- Native to: China
- Region: Gyälthang Town, Deqen Prefecture
- Ethnicity: Hui people
- Native speakers: 900 (2022)
- Language family: mixed Mandarin–Khams

Language codes
- ISO 639-3: None (mis)

= Selibu language =

Chinese–Tibetan mixed language of Southwest China

The Selibu language (希里布 (Xīlǐbù); autonym: ɕə⁴⁴li⁴⁴bu³¹, Tibetan transliteration: sre gleng ba po) is a Mandarin–Khams mixed language spoken by ethnic Hui people in Gyälthang Municipality, Deqen Prefecture. Its core base is Southwestern Mandarin, with some residual Zhongyuan Mandarin features.

==Overview==
Selibu's lexicon and grammatical morphemes are primarily derived from Southwest Mandarin, but also has many morphosyntatic and semantic features that are derived from Alangu Tibetan, a Khams Tibetan dialect.
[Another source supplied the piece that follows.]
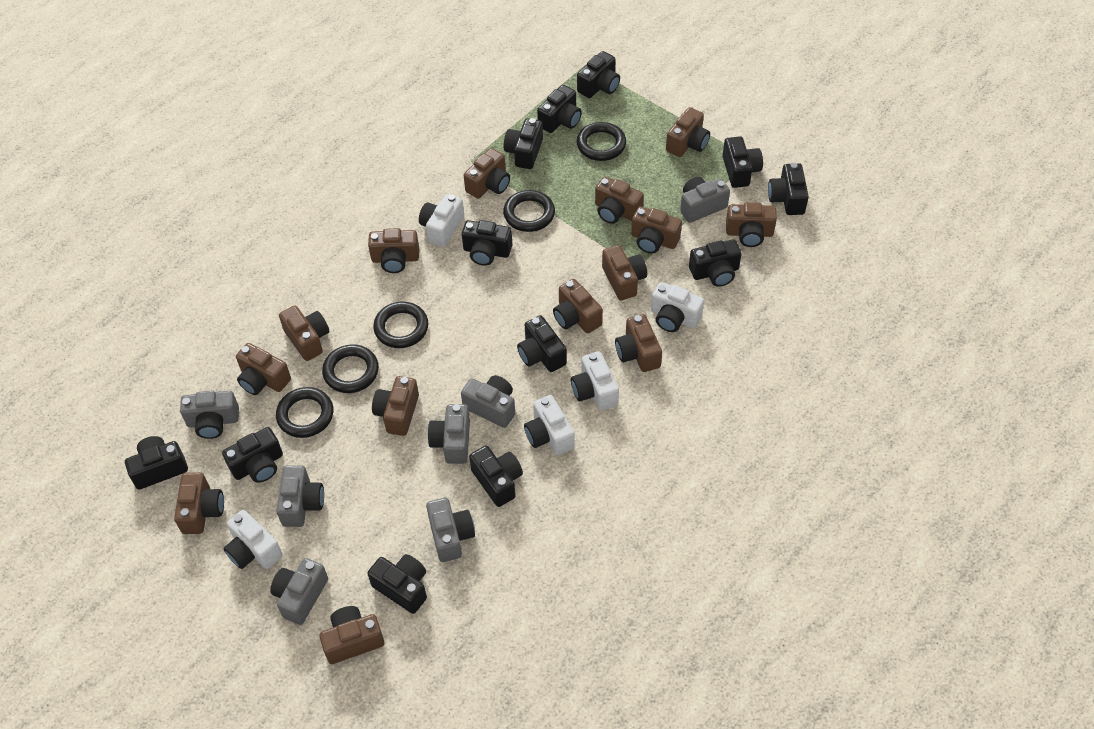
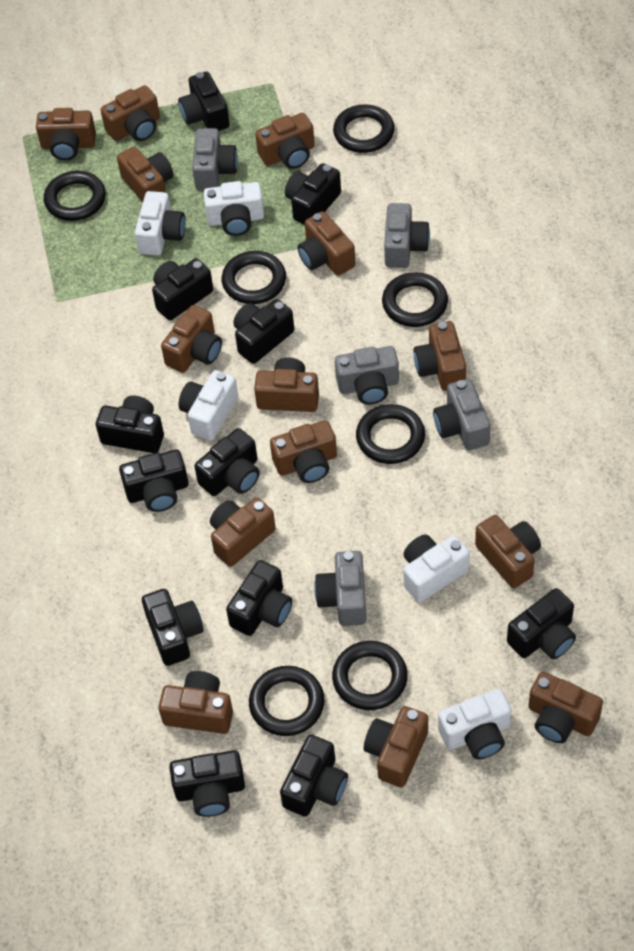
black ring: [276,387,333,438] [322,344,379,393] [373,302,428,348] [503,190,555,232] [577,122,626,161] = 5 -> [44,171,106,221] [222,251,286,304] [249,666,325,736] [332,641,408,710] [333,104,395,153] [356,404,425,464] [382,272,448,327] = 7
grey camera: [180,391,239,439] [270,558,328,625] [276,465,324,527] [426,498,475,562] [428,404,470,464] [461,375,515,428] [680,177,730,223] = 7 -> [192,128,238,190] [314,551,367,626] [335,346,399,404] [384,203,430,268] [433,379,491,450] = 5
It is spoken by about 900 people in Gyälthang Municipality (建塘镇), Deqen Prefecture, northwestern Yunnan.

Selibu is also known as Shuimo fanghua 水磨房话. The original settlement was Shuimofang 水磨房 in Annan Village 安南村, Sanba Naxi Township 三坝纳西族乡. In 1950, some families moved to the hamlets of Longwangbian 龙王边 and Lanjia 兰家 in Haba Village 哈巴村, Sanba Naxi Township 三坝纳西族乡.